Money alone cannot cure cosmic loneliness

Whoever wins the general election will inherit one of the worst financial situations of any incoming Government. Living standards have barely risen since the 2008 financial crash. Households are worse off than at the start of the last Parliament. Starmer or Sunak will be faced with a black hole of £20bn in the public finances post-election.

Britain needs fixing, but with so little cash available, both parties need to start thinking outside the box.

Take the impact of loneliness for example. It’s Loneliness Awareness Week and the rising tide of social isolation is costing businesses an estimated £2.5bn a year. The cost of the individual consequences of loneliness reaches £9,500 per person. As people’s relationships decline, their support networks fall apart, leaving our public services to pick up the pieces.

Britain is a lonely nation.  A new report by the Centre for Social Justice (CSJ), “Lonely Nation”, has found that these costs will increase. Our analysis has revealed some 60 per cent of adults feel lonely and find it harder than ever to make new friends. Over half of people say society is too individualistic. Young people are the worst affected with more than one-in-five 18- to 24-year-olds saying they feel a fundamental separateness from other people and the wider world.

One charity leader told us that “it’s more than just a social isolation, I call it cosmic loneliness, there are people who don’t know where they are. They don’t belong to any sort of community or belong to anyone or that anyone cares for them. It’s an all-encompassing loneliness and isolation.” 

So, what should the next government do given its armoury is so limited?  It should harness the power of Britain’s small and medium sized charities and put a premium on supporting families.

British families have become more fragile and insecure than others in Western Europe. I believe it is no coincidence that loneliness has spiralled at the same time.  Strengthening family relationships is the first step to building less lonely communities. The government should show its commitment through a new Office for Family, alongside a revitalised loneliness strategy that puts stronger families at its heart.
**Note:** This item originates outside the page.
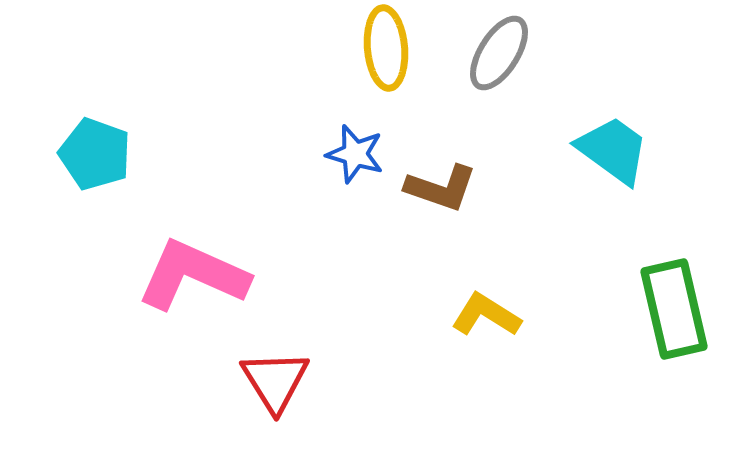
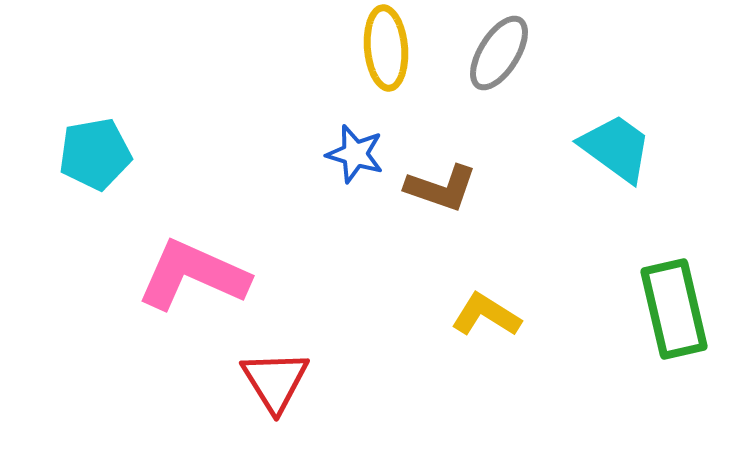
cyan trapezoid: moved 3 px right, 2 px up
cyan pentagon: rotated 30 degrees counterclockwise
This should include reinvesting in relationship support programmes, strengthening statutory paternity leave, rolling out family hubs, removing the couple penalty that exists within the welfare state, and helping those on low incomes bridge the financial barrier to marriage.

A less lonely society cannot be built by just relying on state action. It is made at the local level, by the goodwill and service of grassroots charities, voluntary associations and social enterprises. Our report found many small charities across the UK doing their bit to repair the social fabric, help strengthen families and tackle loneliness. By implementing a new settlement for the third sector, the Government would do much more to tackle loneliness than it ever could do on its own, whilst saving billions of pounds for the taxpayer.

Both major parties are offering national renewal at minimal cost. By encouraging stronger families and community groups to get on and deal with the scourge of loneliness, for once there is a chance of them of delivering on that promise.